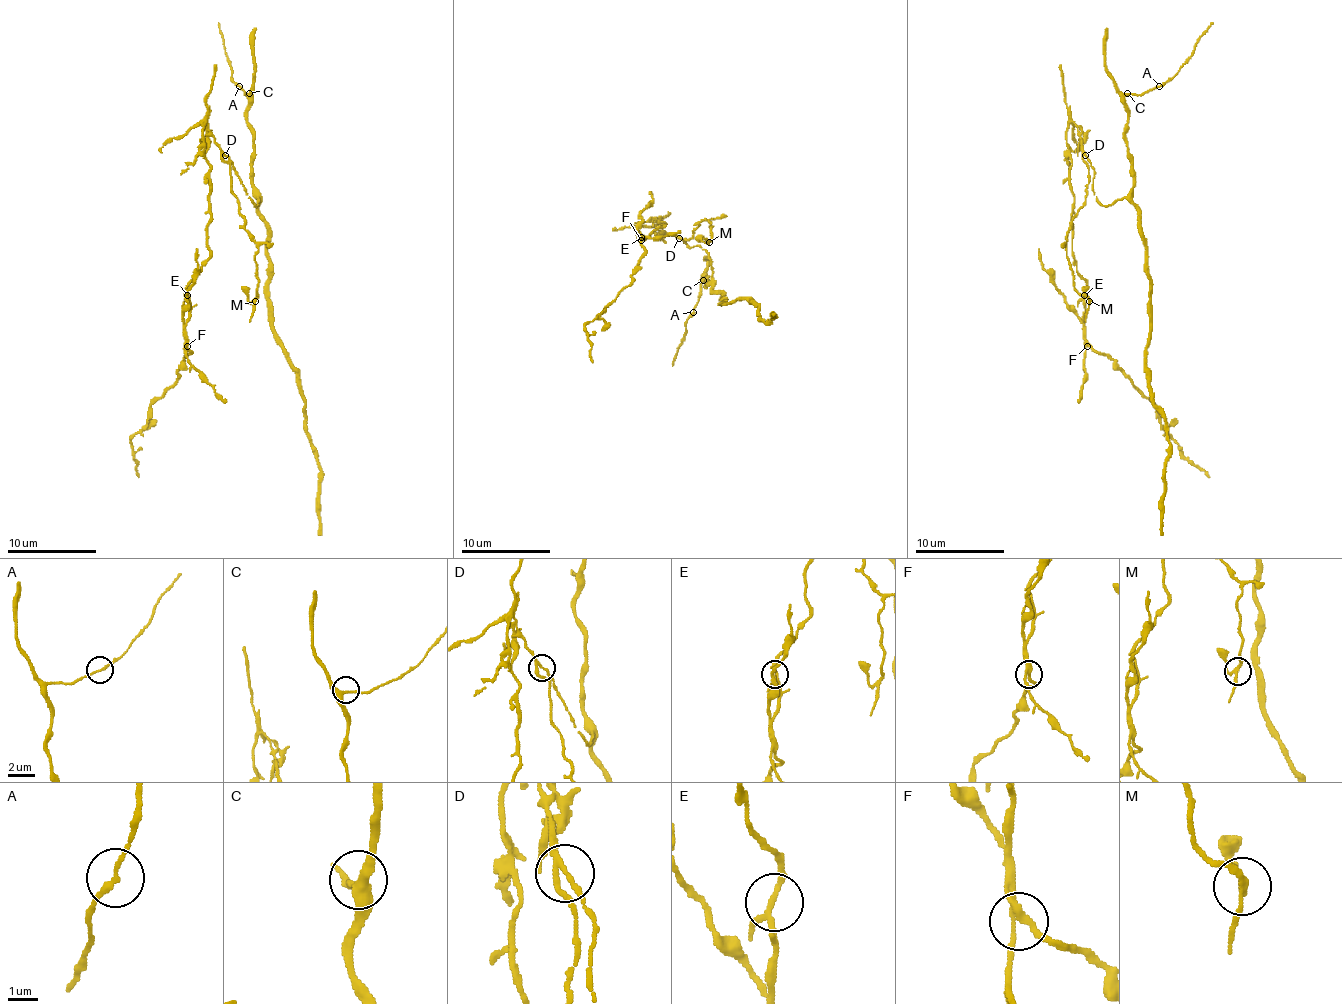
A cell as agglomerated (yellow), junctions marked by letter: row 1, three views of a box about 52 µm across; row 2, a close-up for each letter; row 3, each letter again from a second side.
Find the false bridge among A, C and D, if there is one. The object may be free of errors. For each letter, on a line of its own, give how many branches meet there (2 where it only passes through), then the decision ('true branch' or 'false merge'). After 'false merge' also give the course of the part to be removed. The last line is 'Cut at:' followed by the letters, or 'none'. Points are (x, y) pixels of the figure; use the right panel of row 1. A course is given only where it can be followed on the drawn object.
A: branches 2; true branch
C: branches 3; true branch
D: branches 3; false merge; course (1084, 155), (1069, 124), (1071, 255), (1087, 283), (1084, 339), (1155, 405), (1182, 454), (1209, 476)
Cut at: D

========================================

- AIM OF THE EXERCISE:
Transcribe the material exactly, leaving every picture out.

- COMPLETED TASK:
A cell as agglomerated (yellow), junctions marked by letter: row 1, three views of a box about 52 µm across; row 2, a close-up for each letter; row 3, each letter again from a second side.
Find the false bridge among A, C and D, if there is one. The object may be free of errors. For each letter, on a line of its own, give how many branches meet there (2 where it only passes through), then the decision ('true branch' or 'false merge'). After 'false merge' also give the course of the part to be removed. The last line is 'Cut at:' followed by the letters, or 'none'. Points are (x, y) pixels of the figure; use the right panel of row 1. A course is given only where it can be followed on the drawn object.
A: branches 2; true branch
C: branches 3; true branch
D: branches 3; false merge; course (1084, 155), (1069, 124), (1071, 255), (1087, 283), (1084, 339), (1155, 405), (1182, 454), (1209, 476)
Cut at: D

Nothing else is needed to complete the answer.